▶ **WRITTEN TASK 1**
Rewrite everything from "On the trial" down to "plaintiff has appealed." in the passage on the land dispute, updating "parol evidence" to "oral testimony".
▶ **WRITTEN TASK 2**
Pick out each line of the listing containing the string "Less" and copy those lines.

═══ SELECTED PASSAGE ═══

On December 17, 1886, defendant and his father acquired forty acres of land situated in East Baton Rouge Parish for a recited consideration of $400; on December 13, 1890, defendant acquired his father's undivided interest in the said land, for the recited consideration of $200. At the time of his acquisition, defendant was married to Georgiana Baker, thus making the property community property. On May 13, 1899, after a decree of separation from bed and board had been granted between Georgiana Baker and defendant, they executed a notarial act of sale, for a recited cash consideration of $150, and transferred to Ronaldson Puckett Co., Ltd., the said forty acres of land. After a decree of divorce between Georgiana Baker and defendant, on February 27, 1901, plaintiff and defendant were married. On October 21, 1902, Ronaldson Puckett Co., Ltd., by notarial act of sale, for a recited cash consideration of $300, transferred to defendant the said forty acres of land. On May 14, 1942, plaintiff obtained a judgment of separation from bed and board against defendant.
After obtaining the judgment of separation "a mensa et thoro", plaintiff filed the present proceeding for a partition by licitation of the properties comprising the preexisting community, alleging that the forty acres of land purchased by defendant from Ronaldson Puckett Co., Ltd., on October 21, 1902, was community property.
The defendant denies that the forty acres of land is community, setting forth that the deed of May 13, 1899, was purported and intended to be an act of mortgage or security to Ronaldson Puckett Co., Ltd., for an account owed by the former community existing between himself and Georgiana Baker and was executed as a cash sale by him in error, neither he nor Georgiana Baker having received any consideration whatsoever, and that the deed executed on October 21, 1902, was a mere retrocession of the property to him, without changing the status of the property, he having been the owner prior to his marriage to plaintiff and never having divested himself of the possession and/or ownership thereof, and the retrocession was merely to clear the record and remove a cloud on his title.
On the trial of the case, the defendant sought to prove by parol evidence the allegations of his defense. Timely objection was made thereto and overruled by the trial judge. The trial resulted in a judgment in favor of the defendant, holding that the 40 acres of land did not belong to the community existing between plaintiff and defendant and that therefore plaintiff had no interest in the said property and was not entitled to a partition thereof. From this judgment plaintiff has appealed.

═══ ENTRIES SUPPLIED ═══

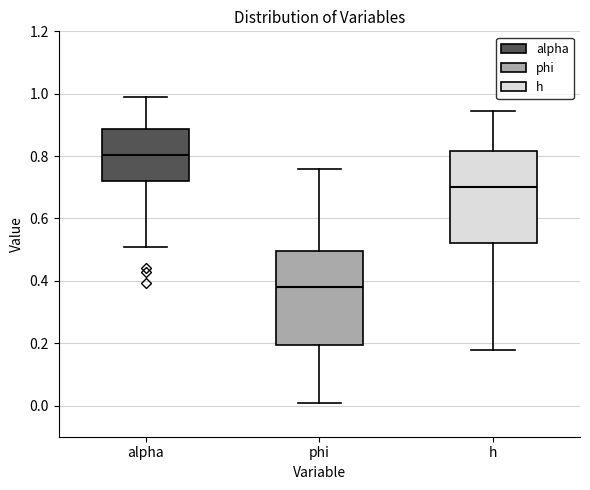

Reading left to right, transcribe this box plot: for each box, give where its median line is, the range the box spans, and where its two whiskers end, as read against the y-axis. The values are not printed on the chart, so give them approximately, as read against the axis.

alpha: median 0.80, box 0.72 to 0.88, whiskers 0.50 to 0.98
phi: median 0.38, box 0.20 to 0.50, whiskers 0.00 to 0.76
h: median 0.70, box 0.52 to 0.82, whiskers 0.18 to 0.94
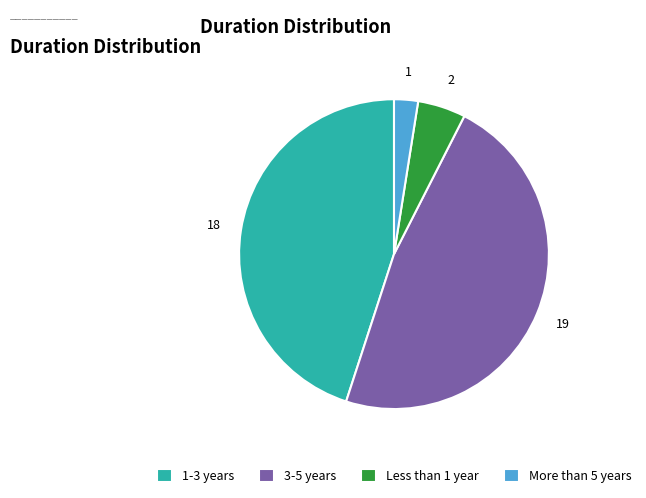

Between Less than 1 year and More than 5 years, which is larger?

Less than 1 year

═══

▶ **WORKED SOLUTION 1**
On the trial of the case, the defendant sought to prove by oral testimony the allegations of his defense. Timely objection was made thereto and overruled by the trial judge. The trial resulted in a judgment in favor of the defendant, holding that the 40 acres of land did not belong to the community existing between plaintiff and defendant and that therefore plaintiff had no interest in the said property and was not entitled to a partition thereof. From this judgment plaintiff has appealed.

▶ **WORKED SOLUTION 2**
Between Less than 1 year and More than 5 years, which is larger?
Less than 1 year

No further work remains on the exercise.